The key United Nations report used as the basis for climate change policies in many countries, including Australia, seriously underestimated the dangers of global warming, one of its leading compilers has warned.
Professor Chris Field, of Stanford University in California, was a co-ordinating lead author of the Fourth Assessment Report (AR4) published in December 2007 by the Intergovernmental Panel on Climate Change (IPCC).
The report was prepared for more than five years by hundreds of scientists from numerous countries. The AR4 aimed to set out what science could dependably say about global warming and its outcomes.
At the time, the AR4 was attacked by climate change sceptics as "alarmist" and as overstating the perils. But addressing a US science conference in Chicago on February 15, Field argued that the reverse was true.
The report, he stated, was "very conservative". The scientists who prepared it did not have access to data that have since revealed a dramatic speed-up of greenhouse emissions in the new century.
According to the US National Oceanographic and Atmospheric Administration, atmospheric carbon dioxide increased by 2.2 parts per million (ppm) in 2007, compared with an average of 2ppm in the years from 2000 through 2006, and 1.5ppm in the 1990s.
These figures track above even the worst-case possibilities considered in the AR4.
"Fossil emissions have proceeded much more rapidly than anticipated in any of the scenarios that were considered in detail", Field explained.
"The consequence of that is that we are basically entering a domain of climate change that has not been explored by the models.
"We're on a different trajectory of emissions and therefore an unknown trajectory of warming."
Likely effects of this upward spiral of emissions and heat, he observed, included vast releases of greenhouse gases from the warming of the Siberian tundra; the drying and burning of forests, with further big releases; and the decreased ability of a warmer and windier Southern Ocean to absorb carbon dioxide.
"We don't want to cross a critical threshold where this massive release of carbon starts to run on autopilot", he told his audience.
A long and detailed work, the AR4 assembled a huge amount of valid and useful information. At one point, it did the struggle to halt climate change a vital service by concluding flatly that global warming was "unequivocal".
Unfortunately, the AR4 also had the character of a "snapshot" — freezing the picture that science had of climate change at a particular, arbitrarily selected instant.
In this case, the instant was the editorial deadline in 2005 after which authors were no longer permitted to cite new evidence.
This was in a period when knowledge of climate change was advancing rapidly. Even before the AR4 was officially released, it was out of date in key respects.
Many of the new findings that appeared in 2006 and 2007 pointed to threats from climate change considerably more dire than had earlier been recognised.
It is also fair to say that the lead authors of the AR4, trained as scientists to be cautious in their judgments, showed a bias against taking positions that would have been viewed as controversial. In part, this may have reflected a desire to produce a report so powerfully buttressed in its arguments that global warming deniers would have no comeback against it.

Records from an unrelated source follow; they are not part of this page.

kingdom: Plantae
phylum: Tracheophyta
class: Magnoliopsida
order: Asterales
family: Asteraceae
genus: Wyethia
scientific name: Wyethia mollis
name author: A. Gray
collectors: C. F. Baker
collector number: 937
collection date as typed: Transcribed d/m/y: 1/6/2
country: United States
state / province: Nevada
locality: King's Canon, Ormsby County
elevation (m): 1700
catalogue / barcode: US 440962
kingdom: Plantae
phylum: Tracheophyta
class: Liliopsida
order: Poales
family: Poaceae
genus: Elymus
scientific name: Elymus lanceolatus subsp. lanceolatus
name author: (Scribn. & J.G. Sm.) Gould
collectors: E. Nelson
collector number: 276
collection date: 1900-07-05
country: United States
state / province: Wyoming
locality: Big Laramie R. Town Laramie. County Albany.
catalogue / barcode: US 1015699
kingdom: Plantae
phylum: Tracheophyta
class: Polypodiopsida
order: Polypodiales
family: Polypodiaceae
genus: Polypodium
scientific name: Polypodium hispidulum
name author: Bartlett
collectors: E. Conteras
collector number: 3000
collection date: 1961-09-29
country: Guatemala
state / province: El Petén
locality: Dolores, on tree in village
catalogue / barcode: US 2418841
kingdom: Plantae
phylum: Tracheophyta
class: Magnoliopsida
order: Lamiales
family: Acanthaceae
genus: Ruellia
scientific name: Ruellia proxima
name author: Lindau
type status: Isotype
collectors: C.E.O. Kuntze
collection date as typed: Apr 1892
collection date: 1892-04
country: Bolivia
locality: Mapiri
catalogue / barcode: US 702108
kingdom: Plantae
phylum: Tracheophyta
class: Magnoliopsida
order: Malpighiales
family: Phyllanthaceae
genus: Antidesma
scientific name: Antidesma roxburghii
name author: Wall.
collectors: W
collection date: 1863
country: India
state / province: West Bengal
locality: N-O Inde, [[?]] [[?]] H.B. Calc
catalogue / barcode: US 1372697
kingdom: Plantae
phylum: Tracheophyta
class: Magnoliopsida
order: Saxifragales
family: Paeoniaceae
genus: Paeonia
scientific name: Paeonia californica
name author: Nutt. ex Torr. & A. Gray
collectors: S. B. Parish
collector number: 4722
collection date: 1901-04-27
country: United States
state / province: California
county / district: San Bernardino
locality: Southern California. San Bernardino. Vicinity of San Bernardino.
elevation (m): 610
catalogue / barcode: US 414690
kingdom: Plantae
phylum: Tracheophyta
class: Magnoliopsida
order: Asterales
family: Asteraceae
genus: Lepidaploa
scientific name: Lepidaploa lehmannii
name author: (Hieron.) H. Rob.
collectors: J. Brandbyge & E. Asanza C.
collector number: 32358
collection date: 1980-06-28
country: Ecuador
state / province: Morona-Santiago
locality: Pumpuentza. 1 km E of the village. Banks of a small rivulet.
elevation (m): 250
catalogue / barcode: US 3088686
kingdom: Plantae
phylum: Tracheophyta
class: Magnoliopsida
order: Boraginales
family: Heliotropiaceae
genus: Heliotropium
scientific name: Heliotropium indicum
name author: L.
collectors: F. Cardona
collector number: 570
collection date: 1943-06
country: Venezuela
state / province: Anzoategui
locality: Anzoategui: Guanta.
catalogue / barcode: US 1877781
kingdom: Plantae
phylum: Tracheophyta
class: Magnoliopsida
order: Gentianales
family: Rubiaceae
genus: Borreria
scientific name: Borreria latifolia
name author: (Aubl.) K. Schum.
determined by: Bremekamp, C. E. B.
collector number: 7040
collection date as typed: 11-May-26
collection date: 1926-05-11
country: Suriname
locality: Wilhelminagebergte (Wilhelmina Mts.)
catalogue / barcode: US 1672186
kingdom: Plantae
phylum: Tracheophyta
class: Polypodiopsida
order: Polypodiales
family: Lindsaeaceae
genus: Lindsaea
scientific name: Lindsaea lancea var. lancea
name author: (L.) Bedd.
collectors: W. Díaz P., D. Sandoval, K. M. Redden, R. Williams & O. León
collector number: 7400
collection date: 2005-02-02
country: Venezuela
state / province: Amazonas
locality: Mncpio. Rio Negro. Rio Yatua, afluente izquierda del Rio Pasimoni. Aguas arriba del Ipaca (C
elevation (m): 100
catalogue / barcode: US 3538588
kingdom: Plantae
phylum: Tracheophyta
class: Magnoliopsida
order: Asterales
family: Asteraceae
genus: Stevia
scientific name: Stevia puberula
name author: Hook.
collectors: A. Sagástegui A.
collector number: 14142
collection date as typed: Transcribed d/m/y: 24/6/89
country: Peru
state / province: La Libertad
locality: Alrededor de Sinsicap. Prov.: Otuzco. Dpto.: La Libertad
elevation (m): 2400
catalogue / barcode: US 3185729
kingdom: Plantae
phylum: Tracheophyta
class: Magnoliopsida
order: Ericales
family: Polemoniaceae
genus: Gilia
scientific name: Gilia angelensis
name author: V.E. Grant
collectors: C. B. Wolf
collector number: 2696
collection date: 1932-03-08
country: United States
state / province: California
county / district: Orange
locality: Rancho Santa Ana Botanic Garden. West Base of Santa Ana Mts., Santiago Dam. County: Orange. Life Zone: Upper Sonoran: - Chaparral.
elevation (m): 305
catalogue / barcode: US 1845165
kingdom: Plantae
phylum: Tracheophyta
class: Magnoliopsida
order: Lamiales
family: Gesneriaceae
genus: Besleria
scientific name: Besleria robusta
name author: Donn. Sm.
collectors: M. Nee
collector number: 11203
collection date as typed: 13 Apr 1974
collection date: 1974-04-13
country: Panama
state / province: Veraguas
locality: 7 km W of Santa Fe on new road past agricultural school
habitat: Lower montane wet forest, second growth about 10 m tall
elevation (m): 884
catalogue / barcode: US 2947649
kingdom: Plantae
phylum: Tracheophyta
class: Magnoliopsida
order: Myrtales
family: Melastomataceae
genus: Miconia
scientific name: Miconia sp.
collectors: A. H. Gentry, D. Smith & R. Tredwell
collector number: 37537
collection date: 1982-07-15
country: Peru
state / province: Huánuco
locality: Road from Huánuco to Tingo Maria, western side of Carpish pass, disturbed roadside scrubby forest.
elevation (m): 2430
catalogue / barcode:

The AR4 has since acquired a life of its own, distinct from the bubbling pot of investigation and argument that is climate-change science proper. In Australia, it is still the IPCC's outdated modelling, not the disturbing real-world data published since, that Rudd government staffers are said to refer to reverently as "the science".
It was the AR4 that in 2008 provided the basis for Ross Garnaut's report on climate change; for the Australian government's Green Paper; and in December, for Rudd's White Paper with its derisory target for emissions reduction of 5% by 2020.
Contributors to the AR4 are now reportedly working with the Danish government to prepare an updated version for the Copenhagen climate conference late this year. Work has already begun on the Fifth Assessment Report, to be presented in 2014.
According to the redOrbit site, Field is to help lead the group that will assess the impact of climate change on natural, economic and social systems.
One thing is certain: nothing the IPCC publishes in future will enjoy the same authority and influence as the AR4.
The genie is well clear of the bottle; the climate change movement now contains a growing cadre of activists, many with scientific backgrounds, who go straight to the best new research to inform their public campaigning.
Neither UN officials nor thought police from government ministries will have the same impact on the climate debates of the future.